Beim Mähen mit Freischneidegeräten ist persönliche Schutzausrüstung gegen Augenverletzungen und Gehörgefährdung zu benutzen (Ziffer 3.2.3 der GUV-Regel "Gärtnerische Arbeiten" - GUV-R 2109). Vgl. dazu die GUV-Regel „Benutzung von Augen- und Gesichtsschutz“ (GUV-R 192) und GUV-Regel „Benutzung von Gehörschützern“ (GUV-R 194). Vorschriften und Regeln der Unfallkassen können Sie unter http://regelwerk.unfallkassen.de einsehen. Siehe auch http://www.praevention.lsv.de/lbg/fachinfo/info_ges/Waldarbeit/12.Htm

3.1.3.1 der GUV-R 192" Augenschutz gegen mechanische Gefährdungen"
"Gegen allgemeine mechanische Gefährdungen des Auges sind Sicherheits-Sichtscheiben oder entsprechende Draht- oder Kunststoffgewebe zu benutzen. Entsprechend der kinetischen Energie (Funktion aus Masse und Geschwindigkeit) der einwirkenden Späne und Splitter gibt es verschieden geprüfte Sichtscheiben mit den Kennzeichnungen S, F, B oder A. (Siehe auch Tabellen 5 und 8 der GUV R 192).
Gelegentlich kann auch die Kombination von Kunststoff- oder Drahtgewebevisieren mit Schutzbrillen sinnvoll sein, so zum Beispiel in der Forstwirtschaft beim Umgang mit Freischneidern (Motorsensen), bei denen der Einsatz eines Gewebevisiers allein vielfach nicht ausreicht."

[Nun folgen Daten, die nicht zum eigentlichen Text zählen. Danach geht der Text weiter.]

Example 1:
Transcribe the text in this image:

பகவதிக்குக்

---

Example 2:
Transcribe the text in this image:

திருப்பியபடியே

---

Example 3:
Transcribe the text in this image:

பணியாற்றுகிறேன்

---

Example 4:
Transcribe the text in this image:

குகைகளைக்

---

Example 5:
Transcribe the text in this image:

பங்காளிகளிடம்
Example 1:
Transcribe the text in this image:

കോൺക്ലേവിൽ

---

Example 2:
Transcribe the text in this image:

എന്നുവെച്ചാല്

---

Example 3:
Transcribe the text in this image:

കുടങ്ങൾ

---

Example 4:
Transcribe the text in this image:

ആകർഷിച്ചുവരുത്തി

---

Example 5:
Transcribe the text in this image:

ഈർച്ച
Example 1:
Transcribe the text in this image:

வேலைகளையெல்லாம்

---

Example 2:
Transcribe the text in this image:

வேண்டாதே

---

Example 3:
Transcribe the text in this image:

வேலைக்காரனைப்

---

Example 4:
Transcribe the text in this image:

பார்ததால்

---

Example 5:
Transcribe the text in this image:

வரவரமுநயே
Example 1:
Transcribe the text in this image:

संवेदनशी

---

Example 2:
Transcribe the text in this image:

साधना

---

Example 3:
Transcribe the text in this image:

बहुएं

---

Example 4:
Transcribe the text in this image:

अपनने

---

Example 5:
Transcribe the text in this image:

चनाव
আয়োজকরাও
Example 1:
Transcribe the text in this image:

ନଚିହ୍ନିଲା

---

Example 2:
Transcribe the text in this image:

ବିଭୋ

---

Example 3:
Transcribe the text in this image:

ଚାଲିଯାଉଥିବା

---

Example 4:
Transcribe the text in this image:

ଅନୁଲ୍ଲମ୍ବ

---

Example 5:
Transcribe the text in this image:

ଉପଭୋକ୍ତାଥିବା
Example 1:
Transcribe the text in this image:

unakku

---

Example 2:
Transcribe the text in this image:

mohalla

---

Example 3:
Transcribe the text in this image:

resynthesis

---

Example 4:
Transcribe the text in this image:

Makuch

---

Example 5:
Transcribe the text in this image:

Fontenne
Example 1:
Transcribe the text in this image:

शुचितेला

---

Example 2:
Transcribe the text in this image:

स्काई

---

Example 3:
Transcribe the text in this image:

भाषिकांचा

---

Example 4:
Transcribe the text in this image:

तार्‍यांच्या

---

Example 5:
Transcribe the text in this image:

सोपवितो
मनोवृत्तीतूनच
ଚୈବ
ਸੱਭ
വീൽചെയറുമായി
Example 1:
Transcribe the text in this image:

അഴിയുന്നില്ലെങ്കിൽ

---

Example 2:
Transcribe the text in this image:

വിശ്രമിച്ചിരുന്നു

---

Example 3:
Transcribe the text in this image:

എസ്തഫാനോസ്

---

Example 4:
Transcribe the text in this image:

Gesichtsschutze (Visiere) für die Motorsägenarbeit mit Metall- bzw. Kunststoffnetz ohne geschlossene Schutzbrille bieten keinen ausreichenden Schutz vor weggeschleuderten Teilen beim Mähen mit schnelllaufenden Metallwerkzeugen (Freischneider).

Ausführliche Erläuterungen zur Kennzeichnung finden sie in dem Kapitel 3.1.4 der GUV-R 192. Als Norm wird die DIN EN 166 angewendet. Augenschutzgeräte zum Schutz gegen Teilchen hoher Geschwindigkeit müssen die Anforderungen für erhöhte Festigkeit der Norm erfüllen. Schutzschirme müssen zudem zusätzlich einen Stoß mit hoher Energie aushalten. Die Kennzeichnung besteht dann aus einer Nummern- und Buchstabenfolge, wobei die vierte Stelle die Buchstaben S, F, B oder A (= Stoß mit hoher Energie) angeben. Die Kennzeichnung findet sich in der Gebrauchsanleitung mit Erläuterungen des Herstellers.

Siehe auch die Informationen der DIN Prüf- und Zertifizierstelle http://www.dincertco.de/de/produkte_und_leistungen/produkte/augenschutz/unser_pruef_und_zertifizierungsangebot.html

Relevant ist auch die DIN EN 11 806 "Land- und Forstmaschinen – Tragbare handgeführte Freischneider und Trimmer mit Antrieb durch Verbrennungsmotor – Sicherheit". Weiter sind die Herstellerangaben zum Augen- und Gesichtsschutz zu beachten. Normen erhalten sie beim Beuth-Verlag.